Everyone knows Aloe-vera. A useful succulent, it is extensively used in skin care, cosmetics and natural medicine for the medicinal and healing property of its thick juicy stems.
In my life, the aloe vera came as a great healing of my soul and let me to discover a piece of me that I never thought existed.
Around 2016, when I was recovering from a personal setback, I had gone home for a visit and spent some time in our garden. My father is a very passionate gardener and we have a sprawling garden.
My experiences so far with gardening has been disastrous. I had managed to kill almost every single flower plants I had bought and my parents on a visit to me, requested that I stop murdering innocent plants.
I was quite sure, that this piece of green thingie is also going to end up in rubbish bin soon enough, I had not counted on its resilience.
I had planted the aloe stem in a small pot, watered it a bit and all but forgot about it. Imagine my surprise, when I saw after a month that it seemed to have taken root. I watered it a little bit and forgot all about it again.
Another few months passed. On one grey Autumn evening, I realised that the plant has not only taken root, have thrived and even grown. I used to water it on and off. Inspired by it, I bought another delicate flower plant. Predictably, it died within a month.
I gave up on plants for a while and don’t remember if I really took care of my alove vera that much. So when in 2017, a few days before my birthday, I found out it has still survived and grown and is actually showing every sign of propagating, it was nothing short of personal high for me.
If my barely there care can still make a green plant survive and thrive and grow, maybe there was hope for me in gardening. I went out and promptly bought my next plant, a green indoor plant. I would stay away from flowers for a while.

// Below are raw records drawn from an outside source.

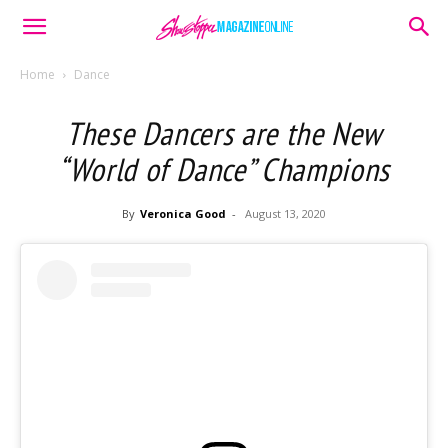
Home
Dance
These Dancers are the New
“World of Dance” Champions
By
Veronica Good
-
August 13, 2020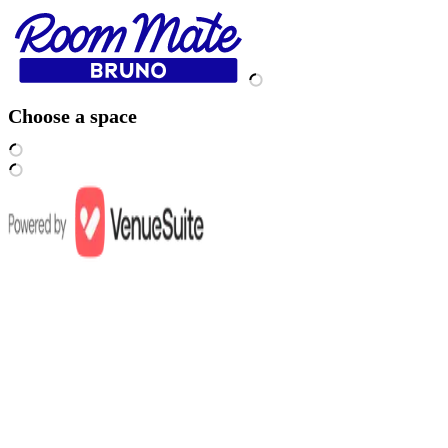
Choose a space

My gardening hobby low key started from that time. This was two years back. I wish I had taken better care of my first plant, because it would have grown even bigger. What I have now, I cannot much complain though. I use the aloe extensively to treat pimples and skin issues and use it to massage my headache. Still it has managed to survive all this and grow even more.
It had given me hope of doing something, creating something which I would be proud of and I am becoming an increasingly skilled gardener. This year, in 2019, I have started my own vegetable garden. I have a steady source of salad and strawberries from my garden itself. Whenever I have stress from other areas of work, I can draw comfort from the fact that I have a source where I can focus and destress and recharge my energy. Since then, there has been immense personal growth in my life, professional growth too because being successful at this small thing gave me the confidence to take charge of many things, express my opinion and be more responsible at work in general.
All this has been possible, because one small stem of one small plant, gave me hope and assurance when I was deeply in doubt of myself.